STRIDENTIST POEMS is a complete bilingual edition of the major early works of Manuel Maples Arce, founder of Stridentism, Mexico's most radical avant-garde movement of the 1920s.
Maples Arce's Stridentist poetry appeared at a time when Mexico was the center of the avant-garde, in a milieu that included Kahlo and Rivera, Modotti and Weston. His early books--Inner Scaffolds, CITY, and Prohibited Poems, collected here along with his first Manifesto--advanced the Stridentist program for a revolutionary poetry with increasingly refined precision. Made of the reaction between the poet's material reality and subjective emotional experience, his poems were meant to send "Chopin to the electric chair!"
"Maples Arce appears, passing out molotov cocktails to girls, waving to twenty-eight year old revolutionary generals from a speeding motorcycle, listening to Jazz with his stomach while military trains unload the wounded, telling poetry, From now on your name's Adventure."--Roberto Bolaño
"KM Cascia's versions of these mercurial poems capture the velocity of their pulse and the breadth of their postrevolutionary ambitions, enthralled with airplanes as much as writing machines (typewriters in Spanish).
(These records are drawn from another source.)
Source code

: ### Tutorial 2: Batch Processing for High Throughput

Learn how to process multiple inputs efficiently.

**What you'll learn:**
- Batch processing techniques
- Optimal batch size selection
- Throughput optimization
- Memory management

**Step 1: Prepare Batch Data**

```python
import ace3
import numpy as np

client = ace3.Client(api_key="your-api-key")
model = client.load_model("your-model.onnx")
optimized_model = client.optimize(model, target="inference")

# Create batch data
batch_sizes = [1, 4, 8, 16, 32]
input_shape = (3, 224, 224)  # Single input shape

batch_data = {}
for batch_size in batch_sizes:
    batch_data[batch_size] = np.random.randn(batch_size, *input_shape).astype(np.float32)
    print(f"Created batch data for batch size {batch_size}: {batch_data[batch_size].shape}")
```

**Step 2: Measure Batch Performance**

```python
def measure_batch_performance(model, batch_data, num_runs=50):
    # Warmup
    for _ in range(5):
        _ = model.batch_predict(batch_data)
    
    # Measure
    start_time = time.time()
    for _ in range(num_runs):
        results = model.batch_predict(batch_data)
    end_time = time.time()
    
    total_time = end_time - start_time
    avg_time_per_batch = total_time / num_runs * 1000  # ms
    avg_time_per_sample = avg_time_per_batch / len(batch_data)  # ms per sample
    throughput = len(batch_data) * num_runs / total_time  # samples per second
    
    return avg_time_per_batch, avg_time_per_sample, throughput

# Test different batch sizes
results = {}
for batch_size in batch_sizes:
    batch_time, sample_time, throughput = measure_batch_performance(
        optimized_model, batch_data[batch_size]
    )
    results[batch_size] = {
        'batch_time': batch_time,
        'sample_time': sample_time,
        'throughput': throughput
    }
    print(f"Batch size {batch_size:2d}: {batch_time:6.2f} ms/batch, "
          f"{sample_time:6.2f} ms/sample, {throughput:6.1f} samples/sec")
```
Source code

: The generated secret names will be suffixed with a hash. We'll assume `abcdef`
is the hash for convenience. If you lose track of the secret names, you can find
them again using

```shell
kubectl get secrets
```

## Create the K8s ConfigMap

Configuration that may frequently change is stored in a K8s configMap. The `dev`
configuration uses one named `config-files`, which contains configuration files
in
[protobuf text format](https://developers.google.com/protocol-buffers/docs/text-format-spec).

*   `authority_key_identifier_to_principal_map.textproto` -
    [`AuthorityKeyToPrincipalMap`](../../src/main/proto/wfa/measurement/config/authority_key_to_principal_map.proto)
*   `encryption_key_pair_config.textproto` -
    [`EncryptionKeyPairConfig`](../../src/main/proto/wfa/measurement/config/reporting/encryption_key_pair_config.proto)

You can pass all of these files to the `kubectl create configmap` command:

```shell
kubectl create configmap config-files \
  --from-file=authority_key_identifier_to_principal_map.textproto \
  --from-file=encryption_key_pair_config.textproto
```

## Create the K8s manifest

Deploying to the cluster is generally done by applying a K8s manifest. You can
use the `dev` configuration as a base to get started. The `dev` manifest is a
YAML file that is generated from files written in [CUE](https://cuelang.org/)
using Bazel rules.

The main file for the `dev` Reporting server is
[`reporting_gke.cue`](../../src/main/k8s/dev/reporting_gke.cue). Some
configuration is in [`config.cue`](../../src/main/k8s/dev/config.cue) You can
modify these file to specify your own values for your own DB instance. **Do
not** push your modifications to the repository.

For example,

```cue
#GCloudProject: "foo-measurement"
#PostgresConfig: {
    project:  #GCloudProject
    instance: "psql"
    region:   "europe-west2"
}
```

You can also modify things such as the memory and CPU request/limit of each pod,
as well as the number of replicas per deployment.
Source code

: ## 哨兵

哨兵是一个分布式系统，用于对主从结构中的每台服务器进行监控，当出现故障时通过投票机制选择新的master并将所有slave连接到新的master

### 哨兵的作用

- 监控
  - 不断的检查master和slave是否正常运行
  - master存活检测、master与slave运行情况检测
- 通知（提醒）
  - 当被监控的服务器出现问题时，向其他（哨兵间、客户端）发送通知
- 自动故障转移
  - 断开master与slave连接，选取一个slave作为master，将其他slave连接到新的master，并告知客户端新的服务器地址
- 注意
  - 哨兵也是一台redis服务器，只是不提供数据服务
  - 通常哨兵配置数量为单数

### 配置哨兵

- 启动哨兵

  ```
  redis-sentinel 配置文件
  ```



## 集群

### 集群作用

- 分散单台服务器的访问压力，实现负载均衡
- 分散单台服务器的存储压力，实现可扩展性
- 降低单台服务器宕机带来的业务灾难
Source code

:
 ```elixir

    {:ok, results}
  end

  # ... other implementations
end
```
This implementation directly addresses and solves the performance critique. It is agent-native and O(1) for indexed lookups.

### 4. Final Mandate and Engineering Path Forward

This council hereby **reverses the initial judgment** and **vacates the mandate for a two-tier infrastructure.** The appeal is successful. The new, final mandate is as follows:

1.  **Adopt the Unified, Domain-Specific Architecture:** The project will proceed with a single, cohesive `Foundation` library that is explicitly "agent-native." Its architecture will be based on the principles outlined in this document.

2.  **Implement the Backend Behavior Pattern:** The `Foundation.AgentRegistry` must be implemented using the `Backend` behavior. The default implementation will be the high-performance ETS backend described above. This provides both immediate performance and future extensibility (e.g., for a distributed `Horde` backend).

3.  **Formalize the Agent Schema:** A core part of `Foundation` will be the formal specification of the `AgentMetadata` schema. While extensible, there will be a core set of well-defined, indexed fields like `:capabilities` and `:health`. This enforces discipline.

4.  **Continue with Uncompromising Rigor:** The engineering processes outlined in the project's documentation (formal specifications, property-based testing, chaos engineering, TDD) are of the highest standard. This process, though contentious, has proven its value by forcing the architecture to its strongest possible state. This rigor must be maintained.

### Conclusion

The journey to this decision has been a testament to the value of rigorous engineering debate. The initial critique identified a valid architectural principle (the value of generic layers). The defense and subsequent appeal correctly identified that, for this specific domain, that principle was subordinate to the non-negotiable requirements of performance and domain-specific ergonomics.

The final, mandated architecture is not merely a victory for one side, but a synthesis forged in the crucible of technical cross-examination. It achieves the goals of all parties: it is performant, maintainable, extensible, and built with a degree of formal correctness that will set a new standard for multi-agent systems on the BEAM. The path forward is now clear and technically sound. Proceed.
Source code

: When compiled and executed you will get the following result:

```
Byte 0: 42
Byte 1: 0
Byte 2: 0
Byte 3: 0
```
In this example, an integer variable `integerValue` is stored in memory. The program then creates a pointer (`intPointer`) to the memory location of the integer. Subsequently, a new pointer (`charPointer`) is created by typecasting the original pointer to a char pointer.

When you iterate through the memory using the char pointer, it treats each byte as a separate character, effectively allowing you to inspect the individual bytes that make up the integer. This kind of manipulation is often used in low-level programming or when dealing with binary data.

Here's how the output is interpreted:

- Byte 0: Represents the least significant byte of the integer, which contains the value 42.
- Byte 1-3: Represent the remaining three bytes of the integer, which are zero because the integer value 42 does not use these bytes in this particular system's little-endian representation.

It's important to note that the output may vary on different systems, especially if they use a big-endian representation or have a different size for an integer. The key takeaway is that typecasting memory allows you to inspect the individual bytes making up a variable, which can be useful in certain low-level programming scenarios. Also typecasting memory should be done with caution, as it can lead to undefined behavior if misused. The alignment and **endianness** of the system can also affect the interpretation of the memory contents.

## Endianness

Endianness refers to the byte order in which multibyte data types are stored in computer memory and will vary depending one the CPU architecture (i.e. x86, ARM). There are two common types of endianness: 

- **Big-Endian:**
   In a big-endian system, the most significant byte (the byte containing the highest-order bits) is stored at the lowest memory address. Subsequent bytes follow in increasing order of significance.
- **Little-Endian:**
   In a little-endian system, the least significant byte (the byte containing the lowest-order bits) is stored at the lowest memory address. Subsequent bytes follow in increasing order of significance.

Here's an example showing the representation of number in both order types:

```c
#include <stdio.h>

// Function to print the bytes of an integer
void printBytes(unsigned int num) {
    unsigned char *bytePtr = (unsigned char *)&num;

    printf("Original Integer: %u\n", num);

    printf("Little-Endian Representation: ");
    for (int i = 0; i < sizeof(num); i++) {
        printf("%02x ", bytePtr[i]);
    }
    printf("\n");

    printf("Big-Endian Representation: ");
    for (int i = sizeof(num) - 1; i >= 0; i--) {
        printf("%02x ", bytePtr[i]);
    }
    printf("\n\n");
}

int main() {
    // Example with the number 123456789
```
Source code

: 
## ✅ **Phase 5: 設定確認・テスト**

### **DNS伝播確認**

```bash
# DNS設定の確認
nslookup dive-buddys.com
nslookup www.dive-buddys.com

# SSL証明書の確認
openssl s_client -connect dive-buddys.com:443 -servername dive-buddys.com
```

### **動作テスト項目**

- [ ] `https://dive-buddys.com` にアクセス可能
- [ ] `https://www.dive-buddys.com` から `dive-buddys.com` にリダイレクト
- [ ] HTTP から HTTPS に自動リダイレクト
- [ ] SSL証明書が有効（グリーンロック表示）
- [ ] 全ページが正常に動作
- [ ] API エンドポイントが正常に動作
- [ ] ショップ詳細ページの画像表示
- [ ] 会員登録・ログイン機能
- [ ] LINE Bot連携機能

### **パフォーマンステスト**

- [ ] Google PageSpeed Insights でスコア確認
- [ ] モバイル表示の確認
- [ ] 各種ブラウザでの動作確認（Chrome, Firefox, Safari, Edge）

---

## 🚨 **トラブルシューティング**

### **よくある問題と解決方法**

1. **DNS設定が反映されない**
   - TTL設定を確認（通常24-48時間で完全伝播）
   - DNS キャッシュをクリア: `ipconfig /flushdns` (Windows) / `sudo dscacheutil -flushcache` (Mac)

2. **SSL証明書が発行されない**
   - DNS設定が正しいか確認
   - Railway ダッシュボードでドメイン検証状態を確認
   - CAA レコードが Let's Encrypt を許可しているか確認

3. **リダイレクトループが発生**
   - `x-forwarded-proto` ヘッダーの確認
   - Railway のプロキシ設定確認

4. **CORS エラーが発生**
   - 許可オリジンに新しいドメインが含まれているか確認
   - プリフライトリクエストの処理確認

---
The bravado of Stridentism's inaugural manifesto might be impossible to match, but that's the mark of Maples Arce's utopianism and of his works' avant-garde cred: 'Chopin to the electric chair! ... is a marvelous preparation; in twenty-four hours it exterminates all the germs of a putrefied literature and its use is so very agreeable and beneficial. Shake well before using.' Of his savvy, here is the proof: 'Trademark M.M.A.'"--Mónica de la Torre
"Hydrogen airships, electric roses, motorcycles, detector tubes, and telegraphy ... These are the ground and horizon for Manuel Maples Arce in poems whose 'interior scaffolds' corroborated the social conditions of Mexico's postrevolutionary unrest. With an infectious gusto for this material, KM Cascia perfectly renders the 'agitprop-style fabulism' of Maples Arce's poetic personality in these commensurately dynamic translations. Maples Arce appears in English today as a timely challenge to contemporary U.S. imperial politics and domestic literary complacency."--Roberto Tejada
"It is impossible to form a comprehensive picture of the literary revolutions that transformed twentieth-century poetry in the Américas and Europe without Stridentism. KM Cascia's finely attuned translations present English-language readers, at long last, with access to the work of Manuel Maples Arce, founder of Stridentism and mythic point of origin for post-war experimental writers including Roberto Bolaño, Mario Santiago Papasquiaro, and Jorge Pimentel."--Cole Heinowitz
"Maples Arce moves from parody to imitation, surrealist anthropomorphism, earnest yearning, and finally to tag-lining and sloganeering in the breadth of a stanza." -- Terrence Arjoon, The Poetry Project
Poetry. Latinx Studies. Translation.